Formal verification of higher-order probabilistic programs: reasoning about approximation, convergence, Bayesian inference, and optimization

Probabilistic programming provides a convenient lingua franca for writing succinct and rigorous descriptions of probabilistic models and inference tasks. Several probabilistic programming languages, including Anglican, Church or Hakaru, derive their expressiveness from a powerful combination of continuous distributions, conditioning, and higher-order functions. Although very important for practical applications, these features raise fundamental challenges for program semantics and verification. Several recent works offer promising answers to these challenges, but their primary focus is on foundational semantics issues. In this paper, we take a step further by developing a suite of logics, collectively named PPV for proving properties of programs written in an expressive probabilistic higher-order language with continuous sampling operations and primitives for conditioning distributions. Our logics mimic the comfortable reasoning style of informal proofs using carefully selected axiomatizations of key results from probability theory.
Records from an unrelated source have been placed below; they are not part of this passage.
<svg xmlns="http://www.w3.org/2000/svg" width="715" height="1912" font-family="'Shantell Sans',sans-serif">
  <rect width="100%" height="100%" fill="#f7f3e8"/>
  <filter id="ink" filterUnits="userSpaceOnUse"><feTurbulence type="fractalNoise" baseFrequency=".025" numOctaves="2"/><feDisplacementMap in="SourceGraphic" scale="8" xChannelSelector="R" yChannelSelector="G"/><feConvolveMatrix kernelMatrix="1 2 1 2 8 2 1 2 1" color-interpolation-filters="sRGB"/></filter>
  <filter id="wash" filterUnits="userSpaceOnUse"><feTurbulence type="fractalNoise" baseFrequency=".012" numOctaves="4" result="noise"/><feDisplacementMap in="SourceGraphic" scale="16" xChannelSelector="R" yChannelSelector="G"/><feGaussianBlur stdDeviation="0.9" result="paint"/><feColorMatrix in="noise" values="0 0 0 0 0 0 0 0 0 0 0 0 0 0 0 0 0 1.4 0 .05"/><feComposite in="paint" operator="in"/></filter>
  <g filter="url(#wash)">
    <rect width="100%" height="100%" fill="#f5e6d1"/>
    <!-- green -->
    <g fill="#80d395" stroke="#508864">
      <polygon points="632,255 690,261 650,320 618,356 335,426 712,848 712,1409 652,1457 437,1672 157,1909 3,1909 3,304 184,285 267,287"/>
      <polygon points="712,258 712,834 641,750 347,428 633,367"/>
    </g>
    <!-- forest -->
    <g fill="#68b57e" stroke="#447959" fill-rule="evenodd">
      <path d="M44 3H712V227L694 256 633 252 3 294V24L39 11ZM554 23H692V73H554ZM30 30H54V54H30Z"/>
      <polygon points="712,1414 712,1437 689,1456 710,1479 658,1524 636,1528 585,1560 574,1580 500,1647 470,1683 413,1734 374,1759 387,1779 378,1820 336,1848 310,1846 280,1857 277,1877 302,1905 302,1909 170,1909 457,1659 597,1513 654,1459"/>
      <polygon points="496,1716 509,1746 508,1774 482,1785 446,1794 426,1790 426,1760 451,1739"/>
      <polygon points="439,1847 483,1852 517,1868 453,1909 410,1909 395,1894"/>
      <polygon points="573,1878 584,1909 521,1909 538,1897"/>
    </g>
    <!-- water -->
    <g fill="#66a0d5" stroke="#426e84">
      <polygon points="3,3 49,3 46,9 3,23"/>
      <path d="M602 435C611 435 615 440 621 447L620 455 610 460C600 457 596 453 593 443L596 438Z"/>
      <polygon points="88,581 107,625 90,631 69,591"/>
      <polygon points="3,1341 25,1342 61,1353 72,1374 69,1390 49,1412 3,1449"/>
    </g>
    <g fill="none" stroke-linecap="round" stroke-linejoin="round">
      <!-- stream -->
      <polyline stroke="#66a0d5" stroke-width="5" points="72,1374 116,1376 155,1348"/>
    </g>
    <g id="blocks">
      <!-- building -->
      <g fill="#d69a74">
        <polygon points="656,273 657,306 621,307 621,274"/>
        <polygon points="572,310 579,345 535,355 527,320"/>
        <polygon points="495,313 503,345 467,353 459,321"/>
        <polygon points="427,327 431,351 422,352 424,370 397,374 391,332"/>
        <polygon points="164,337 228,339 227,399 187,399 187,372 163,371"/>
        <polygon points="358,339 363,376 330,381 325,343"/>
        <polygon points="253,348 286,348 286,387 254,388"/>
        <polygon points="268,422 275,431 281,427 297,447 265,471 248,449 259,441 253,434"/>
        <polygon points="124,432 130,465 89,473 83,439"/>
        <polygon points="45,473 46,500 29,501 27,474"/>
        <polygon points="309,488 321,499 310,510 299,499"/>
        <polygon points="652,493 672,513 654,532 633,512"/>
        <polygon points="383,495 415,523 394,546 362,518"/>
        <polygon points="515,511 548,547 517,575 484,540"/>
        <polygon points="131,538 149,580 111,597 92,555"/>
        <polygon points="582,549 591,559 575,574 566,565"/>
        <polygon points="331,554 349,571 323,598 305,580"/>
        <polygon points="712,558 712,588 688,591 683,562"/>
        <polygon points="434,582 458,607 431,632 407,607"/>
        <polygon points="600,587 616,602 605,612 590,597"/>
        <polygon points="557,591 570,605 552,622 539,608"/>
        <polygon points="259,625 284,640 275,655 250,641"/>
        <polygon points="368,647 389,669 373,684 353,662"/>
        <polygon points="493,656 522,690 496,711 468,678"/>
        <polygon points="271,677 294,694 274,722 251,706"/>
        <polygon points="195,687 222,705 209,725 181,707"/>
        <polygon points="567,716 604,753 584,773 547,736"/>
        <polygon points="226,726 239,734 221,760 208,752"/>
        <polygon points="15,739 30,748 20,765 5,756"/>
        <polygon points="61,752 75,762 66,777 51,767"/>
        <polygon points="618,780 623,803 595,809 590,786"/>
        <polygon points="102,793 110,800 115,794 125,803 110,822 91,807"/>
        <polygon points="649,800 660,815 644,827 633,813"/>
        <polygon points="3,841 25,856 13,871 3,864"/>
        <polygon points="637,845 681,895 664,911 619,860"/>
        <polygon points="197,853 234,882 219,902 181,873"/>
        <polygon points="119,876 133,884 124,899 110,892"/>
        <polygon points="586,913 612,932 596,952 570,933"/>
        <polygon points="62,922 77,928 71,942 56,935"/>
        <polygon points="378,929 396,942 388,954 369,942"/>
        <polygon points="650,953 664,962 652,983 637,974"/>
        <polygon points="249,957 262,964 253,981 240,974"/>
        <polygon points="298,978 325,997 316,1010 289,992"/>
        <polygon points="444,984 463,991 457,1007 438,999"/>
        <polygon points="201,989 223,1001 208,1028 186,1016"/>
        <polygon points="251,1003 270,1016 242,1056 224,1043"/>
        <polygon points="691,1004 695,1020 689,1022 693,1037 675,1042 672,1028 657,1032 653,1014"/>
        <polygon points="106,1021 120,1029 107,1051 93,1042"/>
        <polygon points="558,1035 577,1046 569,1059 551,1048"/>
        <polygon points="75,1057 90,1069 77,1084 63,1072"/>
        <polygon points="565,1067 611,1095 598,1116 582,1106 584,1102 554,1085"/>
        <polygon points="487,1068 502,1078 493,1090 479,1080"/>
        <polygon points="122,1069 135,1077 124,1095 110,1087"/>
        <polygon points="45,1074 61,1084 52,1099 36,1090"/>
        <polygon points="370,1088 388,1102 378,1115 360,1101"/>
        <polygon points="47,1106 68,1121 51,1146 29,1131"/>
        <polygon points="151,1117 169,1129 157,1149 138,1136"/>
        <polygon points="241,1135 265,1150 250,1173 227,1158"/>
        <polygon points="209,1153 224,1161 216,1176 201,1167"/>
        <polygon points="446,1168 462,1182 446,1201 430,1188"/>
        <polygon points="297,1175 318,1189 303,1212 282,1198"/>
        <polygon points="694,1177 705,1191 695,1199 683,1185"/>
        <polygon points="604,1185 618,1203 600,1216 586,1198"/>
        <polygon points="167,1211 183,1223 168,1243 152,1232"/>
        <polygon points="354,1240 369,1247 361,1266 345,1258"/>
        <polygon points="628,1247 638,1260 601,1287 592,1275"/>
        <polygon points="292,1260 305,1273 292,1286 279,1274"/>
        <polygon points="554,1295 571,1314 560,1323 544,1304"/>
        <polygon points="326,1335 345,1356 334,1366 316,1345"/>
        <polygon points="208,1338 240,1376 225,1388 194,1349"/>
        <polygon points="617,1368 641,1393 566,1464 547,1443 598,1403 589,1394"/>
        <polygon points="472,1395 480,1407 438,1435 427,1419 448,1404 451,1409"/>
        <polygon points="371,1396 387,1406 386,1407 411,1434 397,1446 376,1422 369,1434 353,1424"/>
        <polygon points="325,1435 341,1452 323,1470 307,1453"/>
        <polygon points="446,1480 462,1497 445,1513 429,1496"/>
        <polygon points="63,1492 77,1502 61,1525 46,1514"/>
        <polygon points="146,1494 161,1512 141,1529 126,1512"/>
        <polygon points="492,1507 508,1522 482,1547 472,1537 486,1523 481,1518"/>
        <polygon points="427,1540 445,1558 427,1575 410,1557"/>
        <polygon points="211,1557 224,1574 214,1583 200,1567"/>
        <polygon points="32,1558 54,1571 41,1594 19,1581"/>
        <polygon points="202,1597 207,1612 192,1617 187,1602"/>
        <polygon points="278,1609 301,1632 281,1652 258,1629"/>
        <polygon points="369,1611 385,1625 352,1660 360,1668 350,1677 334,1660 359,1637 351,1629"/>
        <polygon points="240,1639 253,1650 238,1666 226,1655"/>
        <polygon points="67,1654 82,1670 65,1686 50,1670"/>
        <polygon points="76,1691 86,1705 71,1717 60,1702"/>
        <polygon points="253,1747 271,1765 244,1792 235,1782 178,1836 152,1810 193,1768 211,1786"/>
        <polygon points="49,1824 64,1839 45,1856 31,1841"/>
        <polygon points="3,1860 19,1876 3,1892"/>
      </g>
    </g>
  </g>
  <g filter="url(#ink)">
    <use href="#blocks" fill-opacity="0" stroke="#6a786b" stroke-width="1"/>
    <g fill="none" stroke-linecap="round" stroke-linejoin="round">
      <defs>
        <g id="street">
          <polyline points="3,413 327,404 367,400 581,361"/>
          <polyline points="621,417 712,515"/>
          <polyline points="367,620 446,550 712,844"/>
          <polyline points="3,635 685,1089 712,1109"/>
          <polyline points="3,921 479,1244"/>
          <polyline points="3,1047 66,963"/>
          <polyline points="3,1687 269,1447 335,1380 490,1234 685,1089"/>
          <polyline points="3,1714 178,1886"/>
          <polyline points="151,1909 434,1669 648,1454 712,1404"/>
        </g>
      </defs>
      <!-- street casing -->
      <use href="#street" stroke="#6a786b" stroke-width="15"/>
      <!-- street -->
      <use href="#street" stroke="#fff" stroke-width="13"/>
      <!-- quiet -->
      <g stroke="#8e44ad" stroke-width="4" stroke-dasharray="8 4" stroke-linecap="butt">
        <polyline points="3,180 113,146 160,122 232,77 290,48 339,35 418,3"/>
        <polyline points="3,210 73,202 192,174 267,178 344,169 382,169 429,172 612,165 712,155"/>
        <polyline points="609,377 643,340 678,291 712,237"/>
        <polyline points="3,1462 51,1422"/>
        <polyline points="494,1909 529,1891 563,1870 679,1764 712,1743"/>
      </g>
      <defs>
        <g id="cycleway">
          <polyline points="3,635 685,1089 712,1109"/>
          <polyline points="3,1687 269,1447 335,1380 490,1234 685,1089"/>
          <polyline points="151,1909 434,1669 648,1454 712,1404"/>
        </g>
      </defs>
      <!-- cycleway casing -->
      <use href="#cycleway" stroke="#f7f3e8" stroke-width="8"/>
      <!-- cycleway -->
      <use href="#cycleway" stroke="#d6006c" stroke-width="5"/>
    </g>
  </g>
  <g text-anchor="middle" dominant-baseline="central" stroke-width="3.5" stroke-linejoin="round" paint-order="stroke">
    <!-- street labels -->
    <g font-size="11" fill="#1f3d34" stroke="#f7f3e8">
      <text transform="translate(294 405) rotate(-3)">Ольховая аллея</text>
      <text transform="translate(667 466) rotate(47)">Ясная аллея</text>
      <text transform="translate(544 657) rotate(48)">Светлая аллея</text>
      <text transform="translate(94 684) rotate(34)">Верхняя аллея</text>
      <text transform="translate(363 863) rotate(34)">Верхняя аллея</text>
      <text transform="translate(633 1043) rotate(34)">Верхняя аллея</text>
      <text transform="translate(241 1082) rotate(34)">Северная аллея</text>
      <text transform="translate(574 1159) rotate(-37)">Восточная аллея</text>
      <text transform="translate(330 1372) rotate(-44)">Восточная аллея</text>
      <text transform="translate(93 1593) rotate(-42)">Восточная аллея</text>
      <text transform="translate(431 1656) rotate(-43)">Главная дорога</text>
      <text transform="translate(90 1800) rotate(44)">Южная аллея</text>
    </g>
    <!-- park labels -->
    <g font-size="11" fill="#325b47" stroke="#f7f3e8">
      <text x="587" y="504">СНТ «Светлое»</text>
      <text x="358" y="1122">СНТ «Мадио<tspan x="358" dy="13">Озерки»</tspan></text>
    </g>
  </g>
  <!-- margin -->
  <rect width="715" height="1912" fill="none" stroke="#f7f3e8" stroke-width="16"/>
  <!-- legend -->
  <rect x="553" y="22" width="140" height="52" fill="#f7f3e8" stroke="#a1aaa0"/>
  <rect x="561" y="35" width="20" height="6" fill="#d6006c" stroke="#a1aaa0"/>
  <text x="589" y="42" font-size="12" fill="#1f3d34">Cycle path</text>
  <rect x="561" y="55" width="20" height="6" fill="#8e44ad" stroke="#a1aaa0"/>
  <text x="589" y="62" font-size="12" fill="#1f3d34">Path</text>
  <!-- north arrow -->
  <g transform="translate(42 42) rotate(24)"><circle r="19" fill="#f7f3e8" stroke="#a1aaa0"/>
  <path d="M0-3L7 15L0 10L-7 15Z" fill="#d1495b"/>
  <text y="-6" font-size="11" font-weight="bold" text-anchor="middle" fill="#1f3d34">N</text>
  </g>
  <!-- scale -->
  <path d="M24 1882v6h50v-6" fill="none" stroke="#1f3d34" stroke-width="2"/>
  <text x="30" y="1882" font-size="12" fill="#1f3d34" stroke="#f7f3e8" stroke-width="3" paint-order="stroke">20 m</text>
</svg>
The versatility of our logics is illustrated through the formal verification of several intricate examples from statistics, probabilistic inference, and machine learning. We further show expressiveness by giving sound embeddings of existing logics. In particular, we do this in a parametric way by showing how the semantics idea of (unary and relational) ⊤⊤-lifting can be internalized in our logics. The soundness of PPV follows by interpreting programs and assertions in quasi-Borel spaces (QBS), a recently proposed variant of Borel spaces with a good structure for interpreting higher order probabilistic programs.